Joan Eakin
'Health and safety in small enterprises from the standpoint of workers'
Friday 23 October, time: 09.00-09.45, location: Conference hall
See PowerPoint presentation
We tend to talk about the “problem of small business” as if it were a homogeneous entity, as if employers, workers and the corporate entity were one and the same and had the same interests and perspectives. Workers are relatively invisible in the discourse of OHS in SMEs. Most typically the problem is conceived as a management problem: health and safety is compromised because small employers lack the knowledge, time, resources, skills, and motivation to know and address the problems, and because small workplaces are financially and organizationally disadvantaged in terms of ability to take up prevention and comply with regulation. I will argue in this presentation that approaching OHS in small enterprises from the standpoint of the workers can shed additional and rather different light on the ‘problem’ and its solutions.
+===+
● What this exercise asks:
1) Reproduce the records word for word, from their first line through the line containing "for 3D models.", with both end lines included and the pictures omitted.
2) Carry forward the abstract on occupational health and safety in small enterprises, beginning directly after its final sentence.

● Entries in the collection:
+===+
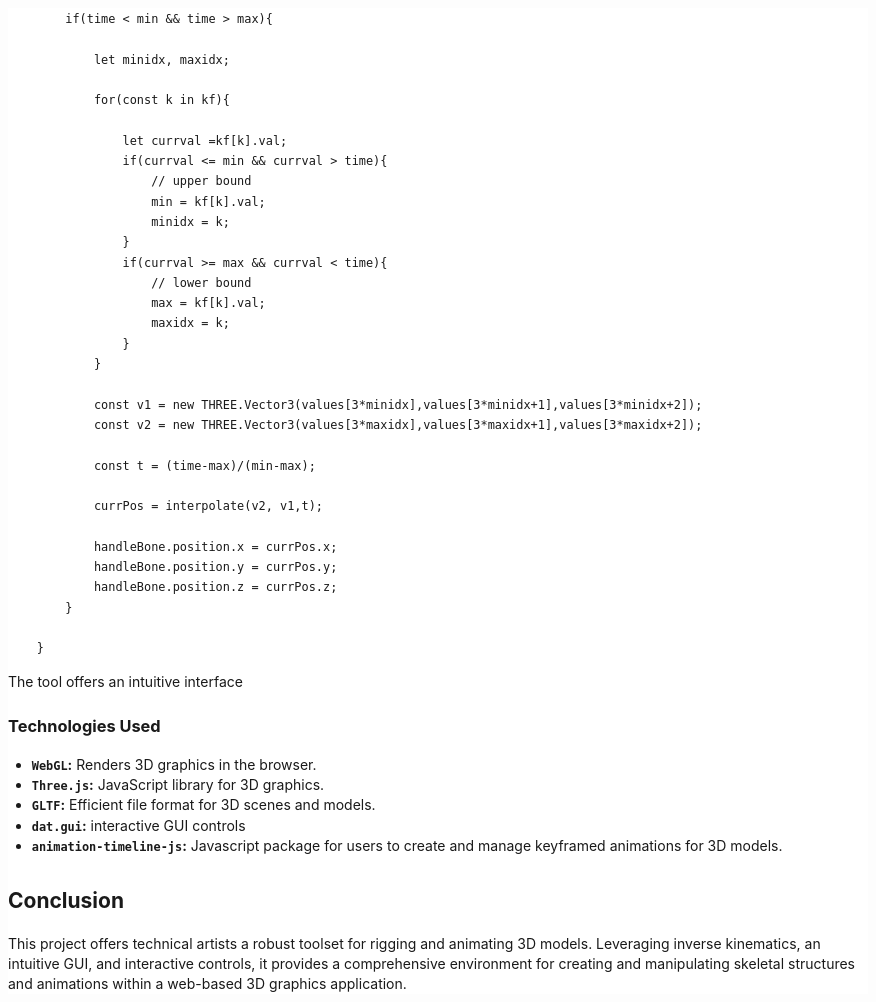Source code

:             if(time < min && time > max){

                let minidx, maxidx;

                for(const k in kf){

                    let currval =kf[k].val;
                    if(currval <= min && currval > time){
                        // upper bound
                        min = kf[k].val;
                        minidx = k;
                    }
                    if(currval >= max && currval < time){
                        // lower bound
                        max = kf[k].val;
                        maxidx = k;
                    }
                }

                const v1 = new THREE.Vector3(values[3*minidx],values[3*minidx+1],values[3*minidx+2]);
                const v2 = new THREE.Vector3(values[3*maxidx],values[3*maxidx+1],values[3*maxidx+2]);
        
                const t = (time-max)/(min-max);
 
                currPos = interpolate(v2, v1,t);

                handleBone.position.x = currPos.x;
                handleBone.position.y = currPos.y;
                handleBone.position.z = currPos.z;
            }

        }
        


The tool offers an intuitive interface 




### Technologies Used
- **`WebGL`:** Renders 3D graphics in the browser.
- **`Three.js`:** JavaScript library for 3D graphics.
- **`GLTF`:** Efficient file format for 3D scenes and models.
- **`dat.gui`:** interactive GUI controls
- **`animation-timeline-js`:** Javascript package for users to create and manage keyframed animations for 3D models.

## Conclusion
This project offers technical artists a robust toolset for rigging and animating 3D models. Leveraging inverse kinematics, an intuitive GUI, and interactive controls, it provides a comprehensive environment for creating and manipulating skeletal structures and animations within a web-based 3D graphics application.


[Link]: https://ik-rig-tool.vercel.app/ 'Link with example title.'
[Button Example]: https://img.shields.io/badge/Fullscreen_>-37a779?style=for-the-badge
[Link2]: https://github.com/likornguth/IK_Rig_Tool 'Link with example title.'
[Button Icon]: https://img.shields.io/badge/Github-EF2D5E?style=for-the-badge&logoColor=white&logo=GitHub
[Icon2]: https://img.shields.io/badge/Play-EF2D5E?style=for-the-badge&logoColor=white&logo=Arrow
+===+
● Written responses:
1)
Source code

:             if(time < min && time > max){

                let minidx, maxidx;

                for(const k in kf){

                    let currval =kf[k].val;
                    if(currval <= min && currval > time){
                        // upper bound
                        min = kf[k].val;
                        minidx = k;
                    }
                    if(currval >= max && currval < time){
                        // lower bound
                        max = kf[k].val;
                        maxidx = k;
                    }
                }

                const v1 = new THREE.Vector3(values[3*minidx],values[3*minidx+1],values[3*minidx+2]);
                const v2 = new THREE.Vector3(values[3*maxidx],values[3*maxidx+1],values[3*maxidx+2]);
        
                const t = (time-max)/(min-max);
 
                currPos = interpolate(v2, v1,t);

                handleBone.position.x = currPos.x;
                handleBone.position.y = currPos.y;
                handleBone.position.z = currPos.z;
            }

        }
        


The tool offers an intuitive interface 




### Technologies Used
- **`WebGL`:** Renders 3D graphics in the browser.
- **`Three.js`:** JavaScript library for 3D graphics.
- **`GLTF`:** Efficient file format for 3D scenes and models.
- **`dat.gui`:** interactive GUI controls
- **`animation-timeline-js`:** Javascript package for users to create and manage keyframed animations for 3D models.

2)
This presentation I will reflect on the implications of the invisibility of workers in the discourse of OHS in SMEs and put forward several propositions grounded in the findings of several Canadian research projects, including a study of workers’ perceptions of and experience with ill-health and injury in small workplaces, a study of the consequences for employees of new return-to-work policy and program, and a study of the relations between compensation board agency and clients from small workplaces. I will suggest that: 1) the particular nature of working life in small enterprises can work both for and against the wellbeing of workers; 2) injury and illness can disrupt the social relations of work in small workplaces in unanticipated ways; and 3) that policies, regulations and services can be ill-designed for meeting the needs of small workplaces, particularly their workers.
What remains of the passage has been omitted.